Task to complete ::
Please output the lines of the listing from the one holding "SVAVG11_Depth" through the one holding "At 2021, list", inclusive, as a Markdown table with the columns Row and Line, leaving out blank lines.

┌─ Dataset content

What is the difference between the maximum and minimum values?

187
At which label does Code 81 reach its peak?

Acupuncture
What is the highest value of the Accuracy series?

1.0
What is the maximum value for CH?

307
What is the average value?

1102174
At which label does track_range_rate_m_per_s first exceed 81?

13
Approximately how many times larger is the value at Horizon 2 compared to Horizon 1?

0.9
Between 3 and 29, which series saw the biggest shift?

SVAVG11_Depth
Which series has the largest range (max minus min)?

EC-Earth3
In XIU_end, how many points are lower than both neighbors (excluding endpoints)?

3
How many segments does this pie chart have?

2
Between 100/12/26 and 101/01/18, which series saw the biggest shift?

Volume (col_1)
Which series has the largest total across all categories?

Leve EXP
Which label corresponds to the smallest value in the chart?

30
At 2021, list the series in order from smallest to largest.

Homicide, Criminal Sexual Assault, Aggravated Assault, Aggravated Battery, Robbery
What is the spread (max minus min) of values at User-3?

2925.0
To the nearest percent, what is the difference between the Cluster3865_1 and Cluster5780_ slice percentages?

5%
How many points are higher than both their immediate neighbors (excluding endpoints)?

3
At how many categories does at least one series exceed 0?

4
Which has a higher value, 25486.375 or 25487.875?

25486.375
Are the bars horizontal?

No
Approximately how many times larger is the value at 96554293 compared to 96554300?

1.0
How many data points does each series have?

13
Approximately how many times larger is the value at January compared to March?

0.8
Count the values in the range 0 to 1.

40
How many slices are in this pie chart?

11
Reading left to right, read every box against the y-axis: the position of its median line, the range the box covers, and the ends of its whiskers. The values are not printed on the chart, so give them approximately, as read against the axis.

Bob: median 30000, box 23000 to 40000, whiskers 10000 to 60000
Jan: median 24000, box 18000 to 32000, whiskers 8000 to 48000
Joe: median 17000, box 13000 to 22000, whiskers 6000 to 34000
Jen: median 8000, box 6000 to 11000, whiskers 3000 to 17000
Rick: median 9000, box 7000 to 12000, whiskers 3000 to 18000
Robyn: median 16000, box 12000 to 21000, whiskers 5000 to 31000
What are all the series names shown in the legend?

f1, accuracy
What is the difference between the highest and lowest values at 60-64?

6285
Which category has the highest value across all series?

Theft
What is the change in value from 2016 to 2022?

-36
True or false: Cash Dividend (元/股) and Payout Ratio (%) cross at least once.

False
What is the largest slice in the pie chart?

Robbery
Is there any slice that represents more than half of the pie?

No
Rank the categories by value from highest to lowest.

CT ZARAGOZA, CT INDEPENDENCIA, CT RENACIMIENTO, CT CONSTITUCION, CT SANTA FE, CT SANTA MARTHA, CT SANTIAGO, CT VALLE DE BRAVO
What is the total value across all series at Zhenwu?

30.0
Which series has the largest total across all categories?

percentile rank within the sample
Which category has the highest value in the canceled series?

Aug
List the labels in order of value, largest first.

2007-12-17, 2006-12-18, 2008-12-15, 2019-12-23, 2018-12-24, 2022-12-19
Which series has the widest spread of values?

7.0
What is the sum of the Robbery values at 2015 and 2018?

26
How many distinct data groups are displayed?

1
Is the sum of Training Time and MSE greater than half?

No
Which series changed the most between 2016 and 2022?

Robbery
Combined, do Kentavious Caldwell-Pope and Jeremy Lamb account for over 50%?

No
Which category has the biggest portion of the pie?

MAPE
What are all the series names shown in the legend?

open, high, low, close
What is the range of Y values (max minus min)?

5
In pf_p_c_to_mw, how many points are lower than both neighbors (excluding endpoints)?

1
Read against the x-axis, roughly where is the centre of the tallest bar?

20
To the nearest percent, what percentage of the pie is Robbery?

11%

└─

Solution ::
| Row | Line |
|---|---|
| 1 | SVAVG11_Depth |
| 2 | Which series has the largest range (max minus min)? |
| 3 | EC-Earth3 |
| 4 | In XIU_end, how many points are lower than both neighbors (excluding endpoints)? |
| 5 | 3 |
| 6 | How many segments does this pie chart have? |
| 7 | 2 |
| 8 | Between 100/12/26 and 101/01/18, which series saw the biggest shift? |
| 9 | Volume (col_1) |
| 10 | Which series has the largest total across all categories? |
| 11 | Leve EXP |
| 12 | Which label corresponds to the smallest value in the chart? |
| 13 | 30 |
| 14 | At 2021, list the series in order from smallest to largest. |